The program is working on extending open area test site test methods to frequencies above the 1 gigahertz specified by most international electromagnetic compatibility (EMC) standards. Fully anechoic chambers are accepted as standard sites for approximate free-space measurements. Time-domain methods are being studied as a way to measure the characteristics of these rooms and to improve the results obtained therein. This type of chamber is also being evaluated for EMC product testing up to 40 gigahertz. Closed test systems such as transverse EM cells have been widely adopted for testing small antennas, sensors, and probes, but are normally limited by geometrical constraints to below 1 gigahertz. EEEL recently finished construction and testing of a new closed-cell co-conical geometry system that can be used to test such devices up to 45 gigahertz. This new test fixture reduces test times from weeks to hours.

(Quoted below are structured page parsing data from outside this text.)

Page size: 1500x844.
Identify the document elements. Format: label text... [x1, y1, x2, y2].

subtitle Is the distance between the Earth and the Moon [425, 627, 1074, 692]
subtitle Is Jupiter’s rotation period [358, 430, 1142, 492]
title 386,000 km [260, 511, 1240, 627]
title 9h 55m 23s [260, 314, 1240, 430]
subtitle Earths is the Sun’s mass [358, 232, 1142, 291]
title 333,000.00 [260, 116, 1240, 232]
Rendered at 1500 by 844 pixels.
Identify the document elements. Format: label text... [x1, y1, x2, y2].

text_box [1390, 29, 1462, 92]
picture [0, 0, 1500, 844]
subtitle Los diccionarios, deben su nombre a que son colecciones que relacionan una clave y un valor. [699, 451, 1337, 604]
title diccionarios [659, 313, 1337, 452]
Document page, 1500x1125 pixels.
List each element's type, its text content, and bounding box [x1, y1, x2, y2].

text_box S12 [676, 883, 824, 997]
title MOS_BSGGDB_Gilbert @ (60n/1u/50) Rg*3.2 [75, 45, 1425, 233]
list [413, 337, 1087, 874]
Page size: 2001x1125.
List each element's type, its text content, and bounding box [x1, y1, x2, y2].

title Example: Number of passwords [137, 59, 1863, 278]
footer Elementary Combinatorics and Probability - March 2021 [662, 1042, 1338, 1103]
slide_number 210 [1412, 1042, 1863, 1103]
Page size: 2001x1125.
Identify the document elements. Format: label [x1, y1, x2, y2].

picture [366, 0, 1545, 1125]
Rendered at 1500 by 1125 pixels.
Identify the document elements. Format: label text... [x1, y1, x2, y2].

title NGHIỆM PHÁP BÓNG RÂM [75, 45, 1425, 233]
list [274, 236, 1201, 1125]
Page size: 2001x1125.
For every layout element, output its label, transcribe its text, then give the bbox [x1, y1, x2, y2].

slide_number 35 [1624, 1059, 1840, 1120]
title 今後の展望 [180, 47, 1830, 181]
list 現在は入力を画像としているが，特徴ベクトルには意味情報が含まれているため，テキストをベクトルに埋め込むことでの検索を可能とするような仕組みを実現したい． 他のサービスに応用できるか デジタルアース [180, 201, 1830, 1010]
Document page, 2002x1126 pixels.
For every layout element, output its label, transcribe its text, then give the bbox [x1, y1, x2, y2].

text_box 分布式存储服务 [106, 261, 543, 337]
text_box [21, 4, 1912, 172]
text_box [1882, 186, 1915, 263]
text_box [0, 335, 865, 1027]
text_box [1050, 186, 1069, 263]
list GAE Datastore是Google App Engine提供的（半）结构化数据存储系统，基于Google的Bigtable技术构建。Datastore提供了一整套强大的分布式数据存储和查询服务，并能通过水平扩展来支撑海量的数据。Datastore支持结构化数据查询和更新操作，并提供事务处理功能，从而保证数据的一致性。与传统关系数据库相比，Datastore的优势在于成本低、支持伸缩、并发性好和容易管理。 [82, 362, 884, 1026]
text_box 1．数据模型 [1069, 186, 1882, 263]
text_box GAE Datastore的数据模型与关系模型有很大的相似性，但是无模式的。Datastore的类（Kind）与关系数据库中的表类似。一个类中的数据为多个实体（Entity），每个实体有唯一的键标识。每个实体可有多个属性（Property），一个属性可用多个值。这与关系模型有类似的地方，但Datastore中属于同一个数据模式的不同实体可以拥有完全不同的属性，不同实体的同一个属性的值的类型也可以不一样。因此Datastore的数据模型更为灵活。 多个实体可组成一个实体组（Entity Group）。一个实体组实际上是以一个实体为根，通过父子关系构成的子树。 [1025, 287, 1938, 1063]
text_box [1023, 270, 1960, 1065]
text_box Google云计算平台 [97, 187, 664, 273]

The program provides information to standards organizations to help correlate measurements between various EMC test facilities. The program also cooperates with the national test laboratories of our international partners to perform round-robin testing and comparison of standard antennas and probes. This assures international agreement in their performance and reduces the uncertainties in the areas of metrology that affect international trade. Our goal is to develop and evaluate reliable and cost-effective standards, test methods, and measurement services related to complex EM fields for EMC of electronic devices and other applications in health, defense, and homeland security.
The NIST developed co-conical field generation system in preparation for testing.